Declarative static analysis for multilingual programs using CodeQL

Summary Declarative static program analysis has become one of the widely‐used program analysis techniques. Declarative static analyzers perform three steps: creating databases of facts from program source code, evaluating rules to generate new facts, and running queries over facts to extract all information related to specific properties via query systems. Declarative static analyzers can easily target diverse programming languages by modifying only databases and rules for new languages. Because query systems are independent of programming languages, they are reusable for new languages. However, even when declarative analyzers support multiple programming languages they do not currently support the analysis of multilingual programs written in two or more programming languages. We propose a systematic methodology that extends a declarative static analyzer supporting multiple languages to support multilingual programs as well. The main idea is to reuse existing components of the analyzer.
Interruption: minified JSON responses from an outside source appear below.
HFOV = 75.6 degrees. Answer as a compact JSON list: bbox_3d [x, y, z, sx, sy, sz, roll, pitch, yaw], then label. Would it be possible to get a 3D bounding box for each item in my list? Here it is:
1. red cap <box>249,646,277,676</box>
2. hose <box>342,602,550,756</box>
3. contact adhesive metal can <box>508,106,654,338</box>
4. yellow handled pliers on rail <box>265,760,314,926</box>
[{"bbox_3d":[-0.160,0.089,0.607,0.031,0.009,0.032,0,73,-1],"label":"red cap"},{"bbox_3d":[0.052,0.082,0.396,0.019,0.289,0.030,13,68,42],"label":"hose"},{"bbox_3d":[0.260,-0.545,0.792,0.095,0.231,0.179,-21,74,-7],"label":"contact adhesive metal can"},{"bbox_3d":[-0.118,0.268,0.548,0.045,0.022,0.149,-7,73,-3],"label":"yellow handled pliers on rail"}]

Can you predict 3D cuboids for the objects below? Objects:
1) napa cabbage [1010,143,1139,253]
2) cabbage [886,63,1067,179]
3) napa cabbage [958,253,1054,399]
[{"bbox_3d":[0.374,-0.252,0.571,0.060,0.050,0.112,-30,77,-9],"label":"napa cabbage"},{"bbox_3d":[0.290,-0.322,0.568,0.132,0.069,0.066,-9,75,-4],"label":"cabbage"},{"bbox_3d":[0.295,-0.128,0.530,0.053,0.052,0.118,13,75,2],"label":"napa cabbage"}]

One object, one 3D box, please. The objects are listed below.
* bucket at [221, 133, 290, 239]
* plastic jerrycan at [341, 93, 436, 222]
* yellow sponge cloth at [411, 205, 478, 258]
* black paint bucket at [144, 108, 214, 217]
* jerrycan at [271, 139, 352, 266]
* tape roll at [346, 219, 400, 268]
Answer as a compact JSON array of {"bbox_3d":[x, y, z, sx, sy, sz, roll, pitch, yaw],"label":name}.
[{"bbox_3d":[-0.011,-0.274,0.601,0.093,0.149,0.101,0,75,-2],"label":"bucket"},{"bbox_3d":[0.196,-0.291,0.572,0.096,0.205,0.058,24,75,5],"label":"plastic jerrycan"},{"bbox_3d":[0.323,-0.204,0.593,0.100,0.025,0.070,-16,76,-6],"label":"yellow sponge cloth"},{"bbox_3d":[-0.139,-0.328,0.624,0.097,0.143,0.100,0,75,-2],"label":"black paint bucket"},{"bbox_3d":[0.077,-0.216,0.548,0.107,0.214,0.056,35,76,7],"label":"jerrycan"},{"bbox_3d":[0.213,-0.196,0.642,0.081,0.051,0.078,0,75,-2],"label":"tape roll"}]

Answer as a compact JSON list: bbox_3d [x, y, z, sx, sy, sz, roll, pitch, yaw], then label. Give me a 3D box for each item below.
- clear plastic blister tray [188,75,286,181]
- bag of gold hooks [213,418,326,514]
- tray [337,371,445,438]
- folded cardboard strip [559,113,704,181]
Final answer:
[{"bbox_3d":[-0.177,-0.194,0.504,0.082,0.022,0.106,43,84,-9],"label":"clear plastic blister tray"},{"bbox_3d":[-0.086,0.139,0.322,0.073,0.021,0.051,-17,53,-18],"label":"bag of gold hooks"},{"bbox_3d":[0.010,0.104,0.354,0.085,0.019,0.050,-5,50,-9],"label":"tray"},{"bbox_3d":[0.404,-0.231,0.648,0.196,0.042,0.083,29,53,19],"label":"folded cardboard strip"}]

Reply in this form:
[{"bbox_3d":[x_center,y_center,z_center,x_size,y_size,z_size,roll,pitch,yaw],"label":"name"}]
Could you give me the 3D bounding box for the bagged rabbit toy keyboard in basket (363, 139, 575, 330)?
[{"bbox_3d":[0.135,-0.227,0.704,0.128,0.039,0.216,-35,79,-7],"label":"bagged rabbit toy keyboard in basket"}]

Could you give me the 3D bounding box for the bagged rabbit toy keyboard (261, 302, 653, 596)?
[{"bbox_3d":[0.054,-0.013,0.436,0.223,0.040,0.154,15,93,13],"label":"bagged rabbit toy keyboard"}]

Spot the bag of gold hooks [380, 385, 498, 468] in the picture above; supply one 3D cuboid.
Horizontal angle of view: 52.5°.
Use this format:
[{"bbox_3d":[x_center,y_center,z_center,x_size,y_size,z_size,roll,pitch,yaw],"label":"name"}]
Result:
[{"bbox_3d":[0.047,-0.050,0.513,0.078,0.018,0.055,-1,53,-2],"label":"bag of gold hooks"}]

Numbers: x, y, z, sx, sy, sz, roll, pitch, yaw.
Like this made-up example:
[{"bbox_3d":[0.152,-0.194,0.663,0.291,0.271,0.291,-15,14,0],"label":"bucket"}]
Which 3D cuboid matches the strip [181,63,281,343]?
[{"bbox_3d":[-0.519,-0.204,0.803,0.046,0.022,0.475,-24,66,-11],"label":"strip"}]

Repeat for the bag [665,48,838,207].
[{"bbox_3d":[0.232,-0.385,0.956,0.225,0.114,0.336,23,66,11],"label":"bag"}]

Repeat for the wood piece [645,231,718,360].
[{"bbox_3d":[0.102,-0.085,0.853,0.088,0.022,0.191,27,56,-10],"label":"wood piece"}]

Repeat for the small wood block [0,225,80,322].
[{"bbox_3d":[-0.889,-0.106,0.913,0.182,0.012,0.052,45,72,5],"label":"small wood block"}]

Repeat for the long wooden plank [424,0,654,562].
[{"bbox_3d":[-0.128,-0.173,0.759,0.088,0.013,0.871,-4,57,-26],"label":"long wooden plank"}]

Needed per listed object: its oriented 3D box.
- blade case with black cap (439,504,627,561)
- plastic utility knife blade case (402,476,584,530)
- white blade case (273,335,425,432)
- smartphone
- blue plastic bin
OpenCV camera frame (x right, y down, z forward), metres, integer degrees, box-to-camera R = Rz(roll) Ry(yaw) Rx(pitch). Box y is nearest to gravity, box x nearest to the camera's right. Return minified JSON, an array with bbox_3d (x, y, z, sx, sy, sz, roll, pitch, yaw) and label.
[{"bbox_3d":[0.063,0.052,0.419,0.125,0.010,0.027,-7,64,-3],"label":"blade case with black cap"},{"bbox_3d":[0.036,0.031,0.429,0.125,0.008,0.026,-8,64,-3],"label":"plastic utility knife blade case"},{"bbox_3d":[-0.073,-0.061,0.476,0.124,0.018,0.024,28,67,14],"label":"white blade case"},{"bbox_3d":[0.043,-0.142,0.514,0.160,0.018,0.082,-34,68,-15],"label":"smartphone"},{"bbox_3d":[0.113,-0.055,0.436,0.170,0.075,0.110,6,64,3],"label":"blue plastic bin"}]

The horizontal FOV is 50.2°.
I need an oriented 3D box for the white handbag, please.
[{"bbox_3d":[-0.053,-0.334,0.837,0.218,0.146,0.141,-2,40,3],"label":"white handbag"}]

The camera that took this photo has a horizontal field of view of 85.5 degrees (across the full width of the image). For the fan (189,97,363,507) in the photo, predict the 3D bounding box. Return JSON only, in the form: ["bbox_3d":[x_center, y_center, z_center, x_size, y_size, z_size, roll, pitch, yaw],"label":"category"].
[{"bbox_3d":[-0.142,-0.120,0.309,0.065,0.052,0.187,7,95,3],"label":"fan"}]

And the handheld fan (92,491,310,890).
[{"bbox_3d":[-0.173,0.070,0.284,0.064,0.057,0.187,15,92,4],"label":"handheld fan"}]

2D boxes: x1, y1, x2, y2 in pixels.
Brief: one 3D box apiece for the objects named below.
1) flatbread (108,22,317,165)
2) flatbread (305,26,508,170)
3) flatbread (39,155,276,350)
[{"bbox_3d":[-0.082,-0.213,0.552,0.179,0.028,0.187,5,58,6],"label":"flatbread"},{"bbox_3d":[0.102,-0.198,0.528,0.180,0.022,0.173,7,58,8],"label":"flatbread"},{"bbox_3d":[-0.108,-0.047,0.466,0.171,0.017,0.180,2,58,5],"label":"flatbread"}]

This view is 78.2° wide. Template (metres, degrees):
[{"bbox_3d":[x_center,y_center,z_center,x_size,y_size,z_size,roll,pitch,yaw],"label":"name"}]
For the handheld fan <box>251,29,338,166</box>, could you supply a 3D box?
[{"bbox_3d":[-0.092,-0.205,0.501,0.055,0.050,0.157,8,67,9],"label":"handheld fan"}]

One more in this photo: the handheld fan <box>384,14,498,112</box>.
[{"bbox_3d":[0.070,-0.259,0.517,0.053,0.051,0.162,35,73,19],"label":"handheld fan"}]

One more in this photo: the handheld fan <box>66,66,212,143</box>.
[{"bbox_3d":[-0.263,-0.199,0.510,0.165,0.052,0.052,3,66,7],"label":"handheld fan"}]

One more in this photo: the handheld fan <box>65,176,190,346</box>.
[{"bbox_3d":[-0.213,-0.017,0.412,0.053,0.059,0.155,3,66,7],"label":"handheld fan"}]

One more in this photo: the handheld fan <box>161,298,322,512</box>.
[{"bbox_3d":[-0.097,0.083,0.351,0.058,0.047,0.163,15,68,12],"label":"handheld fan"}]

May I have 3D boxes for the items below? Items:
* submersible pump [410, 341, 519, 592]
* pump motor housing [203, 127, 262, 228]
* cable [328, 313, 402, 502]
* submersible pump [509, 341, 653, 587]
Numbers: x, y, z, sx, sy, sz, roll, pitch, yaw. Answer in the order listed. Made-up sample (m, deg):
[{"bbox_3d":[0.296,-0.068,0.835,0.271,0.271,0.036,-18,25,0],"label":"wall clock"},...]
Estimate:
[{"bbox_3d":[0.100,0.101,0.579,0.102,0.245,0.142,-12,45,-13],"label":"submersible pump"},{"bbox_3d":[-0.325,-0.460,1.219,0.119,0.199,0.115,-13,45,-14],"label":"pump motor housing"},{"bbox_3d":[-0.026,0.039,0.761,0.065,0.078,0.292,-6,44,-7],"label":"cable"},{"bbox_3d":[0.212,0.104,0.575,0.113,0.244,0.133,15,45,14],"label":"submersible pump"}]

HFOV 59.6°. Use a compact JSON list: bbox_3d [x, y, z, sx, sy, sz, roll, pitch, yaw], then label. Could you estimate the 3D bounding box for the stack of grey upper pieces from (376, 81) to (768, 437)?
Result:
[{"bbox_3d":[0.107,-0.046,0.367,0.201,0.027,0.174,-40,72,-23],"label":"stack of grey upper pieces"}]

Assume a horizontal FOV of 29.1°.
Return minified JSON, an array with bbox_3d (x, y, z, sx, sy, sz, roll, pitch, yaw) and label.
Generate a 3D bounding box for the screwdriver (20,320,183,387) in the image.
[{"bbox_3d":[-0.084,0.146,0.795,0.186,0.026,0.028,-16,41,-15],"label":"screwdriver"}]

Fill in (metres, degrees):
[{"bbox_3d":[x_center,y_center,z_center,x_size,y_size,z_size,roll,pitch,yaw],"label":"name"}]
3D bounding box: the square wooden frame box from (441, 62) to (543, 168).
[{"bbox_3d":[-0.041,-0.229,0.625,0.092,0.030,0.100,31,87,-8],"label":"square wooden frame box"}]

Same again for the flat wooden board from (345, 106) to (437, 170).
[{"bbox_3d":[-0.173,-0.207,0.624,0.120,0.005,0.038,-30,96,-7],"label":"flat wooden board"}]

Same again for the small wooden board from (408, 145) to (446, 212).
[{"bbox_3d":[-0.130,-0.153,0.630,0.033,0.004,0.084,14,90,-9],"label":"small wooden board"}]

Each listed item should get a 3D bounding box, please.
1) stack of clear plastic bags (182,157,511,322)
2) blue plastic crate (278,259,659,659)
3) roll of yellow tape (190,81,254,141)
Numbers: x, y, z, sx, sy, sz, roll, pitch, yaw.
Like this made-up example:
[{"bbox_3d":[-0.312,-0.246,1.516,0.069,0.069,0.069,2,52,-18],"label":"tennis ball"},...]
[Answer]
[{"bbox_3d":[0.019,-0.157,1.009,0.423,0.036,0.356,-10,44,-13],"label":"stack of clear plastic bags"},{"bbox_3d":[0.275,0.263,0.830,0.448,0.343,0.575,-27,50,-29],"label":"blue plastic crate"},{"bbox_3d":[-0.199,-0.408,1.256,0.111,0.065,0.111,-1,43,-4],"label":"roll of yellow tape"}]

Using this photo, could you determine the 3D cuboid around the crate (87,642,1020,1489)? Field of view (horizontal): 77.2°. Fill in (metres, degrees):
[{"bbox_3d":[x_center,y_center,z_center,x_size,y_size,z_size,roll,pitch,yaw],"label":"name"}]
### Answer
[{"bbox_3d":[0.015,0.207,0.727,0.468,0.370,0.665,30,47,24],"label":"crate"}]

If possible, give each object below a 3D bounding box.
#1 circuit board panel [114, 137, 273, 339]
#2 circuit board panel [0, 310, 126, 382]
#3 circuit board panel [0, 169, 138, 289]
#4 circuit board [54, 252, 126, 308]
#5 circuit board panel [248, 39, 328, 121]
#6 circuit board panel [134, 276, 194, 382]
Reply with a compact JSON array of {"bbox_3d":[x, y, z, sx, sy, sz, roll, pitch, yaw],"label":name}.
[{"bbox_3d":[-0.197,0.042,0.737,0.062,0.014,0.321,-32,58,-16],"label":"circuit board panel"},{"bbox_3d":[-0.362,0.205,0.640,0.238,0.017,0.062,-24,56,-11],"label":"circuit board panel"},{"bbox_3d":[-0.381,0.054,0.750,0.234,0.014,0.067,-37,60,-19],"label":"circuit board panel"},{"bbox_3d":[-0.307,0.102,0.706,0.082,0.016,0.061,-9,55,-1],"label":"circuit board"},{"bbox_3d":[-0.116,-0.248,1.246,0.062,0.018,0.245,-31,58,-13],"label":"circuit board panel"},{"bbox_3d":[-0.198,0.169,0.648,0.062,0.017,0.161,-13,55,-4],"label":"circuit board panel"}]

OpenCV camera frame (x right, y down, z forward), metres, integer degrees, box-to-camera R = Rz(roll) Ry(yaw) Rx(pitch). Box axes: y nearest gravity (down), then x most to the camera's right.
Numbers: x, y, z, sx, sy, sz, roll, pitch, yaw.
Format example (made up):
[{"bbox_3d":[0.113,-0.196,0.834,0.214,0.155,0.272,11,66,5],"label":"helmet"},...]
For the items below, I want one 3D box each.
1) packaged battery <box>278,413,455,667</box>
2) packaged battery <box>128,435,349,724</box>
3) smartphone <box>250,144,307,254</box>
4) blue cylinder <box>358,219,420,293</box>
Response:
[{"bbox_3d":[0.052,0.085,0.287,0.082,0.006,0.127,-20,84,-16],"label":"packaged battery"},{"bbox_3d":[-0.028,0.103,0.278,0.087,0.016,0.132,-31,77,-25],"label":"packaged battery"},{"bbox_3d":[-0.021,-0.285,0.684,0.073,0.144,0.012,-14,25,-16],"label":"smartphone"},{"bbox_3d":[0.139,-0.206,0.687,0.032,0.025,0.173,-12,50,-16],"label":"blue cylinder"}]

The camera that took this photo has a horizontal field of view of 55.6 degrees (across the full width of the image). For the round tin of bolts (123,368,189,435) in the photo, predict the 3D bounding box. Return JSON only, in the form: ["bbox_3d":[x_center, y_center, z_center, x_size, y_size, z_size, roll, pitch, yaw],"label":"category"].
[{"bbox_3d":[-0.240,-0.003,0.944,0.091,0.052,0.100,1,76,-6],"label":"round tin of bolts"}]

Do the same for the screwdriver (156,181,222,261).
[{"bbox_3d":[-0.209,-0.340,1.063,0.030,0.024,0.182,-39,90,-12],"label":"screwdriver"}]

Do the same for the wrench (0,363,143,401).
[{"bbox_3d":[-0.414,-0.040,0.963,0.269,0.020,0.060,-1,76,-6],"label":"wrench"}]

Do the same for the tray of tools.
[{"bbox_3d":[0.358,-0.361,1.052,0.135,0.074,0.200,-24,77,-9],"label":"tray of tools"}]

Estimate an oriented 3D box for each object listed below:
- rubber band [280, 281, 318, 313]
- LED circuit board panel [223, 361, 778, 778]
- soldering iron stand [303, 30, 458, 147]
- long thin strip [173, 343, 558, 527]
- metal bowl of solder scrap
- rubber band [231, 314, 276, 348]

Our approach first generates a merged database of facts, consisting of multiple logical language spaces. It allows existing language‐specific rules to derive new facts for the corresponding language from the facts in the corresponding language space. Then, it defines language‐interoperation rules that handle the language interoperation semantics. Finally, it uses the same query system to get analysis results leveraging the language interoperation semantics. We develop a proof‐of‐concept declarative static analyzer for multilingual programs by extending CodeQL, which can track dataflows across language boundaries. Our evaluation shows that the analyzer successfully tracks dataflows across Java‐C and Python‐C language boundaries and detects genuine interoperation bugs in real‐world multilingual programs.